Let me moderate the message slightly: I’m not looking for a five-fold increase in productivity, quality, or the like stemming from a fancy new code-organizational technique alone. What I do expect is to optimize the experience for developers and maintainers, giving them happier lives, which will ultimately translate into faster and more nimble programming shops.

I also expect that a database-backed store operating on a more finely granular level than a whole file can therefore do a much better job of cooperating with a product management system. That prospect alone should stimulate management interest.

Chapter 2:

What is our proper concern?

What we need is to focus our tooling (and our practices) on the sole and exclusive task of keeping our systems intellectually manageable. That specifically means enabling journeyman programmers to join a team and get up to speed rapidly, even with unfamiliar sections of the codebase that nobody has looked at in a while.

You can’t do that while you’re still arguing over the question of curly-braces vs. significant-whitespace. It’s so much the wrong question; I can’t even begin to express how much the wrong question it is. This much is not controversial.
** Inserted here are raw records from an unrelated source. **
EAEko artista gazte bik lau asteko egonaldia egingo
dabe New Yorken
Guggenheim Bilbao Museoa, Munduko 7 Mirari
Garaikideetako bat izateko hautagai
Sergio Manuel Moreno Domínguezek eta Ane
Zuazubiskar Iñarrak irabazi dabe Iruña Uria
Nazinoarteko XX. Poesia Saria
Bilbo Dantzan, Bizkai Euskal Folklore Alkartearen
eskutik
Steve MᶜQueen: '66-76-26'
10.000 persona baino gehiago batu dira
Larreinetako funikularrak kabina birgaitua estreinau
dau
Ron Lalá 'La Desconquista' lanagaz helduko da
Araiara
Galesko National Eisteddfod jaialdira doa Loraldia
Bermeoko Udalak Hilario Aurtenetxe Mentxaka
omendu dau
There are methodologists: these people claim that if you follow correct practice, things will work out. And in the toy examples, things do indeed work out after one or two orders of magnitude too much code. (See, for example, the enterprise-grade hello-world in your favorite search engine.) But as should be apparent, things aren’t so clean when the real world bites you on the knee. Failure can always be blamed on imperfect practice, or upon the failure to incorporate the contents of the next revelation from on high into the practice of the day. For this reason alone, methodology is not especially falsifiable. Combined with the usual institutional distaste for the cost of exercising the scientific method and collecting relevant data along the way, you have a recipe for silicon snake-oil.

What are the right things to be concerned with?

Personally, I’m a fan of the theory of affordances: We grab a door by its knob because a knob affords holding. Similarly, traditional-concept IDEs afford copy/paste/modify, so we tend to see a lot of that. (As a thought-experiment, imagine if you could not paste code. What would happen to your designs?) However, I must confess a touch of the same guilt: Although affordances are a well-studied feature of industrial design, I have little in the way of formal data to support my specific hunches as they relate to connecting said industrial design to the craft and practice of software development.

What I’d like to do is conduct some sort of experiment. Sadly, precise controls are usually cost-prohibitive. However, the field of astronomy gives another inspiration: the observational study.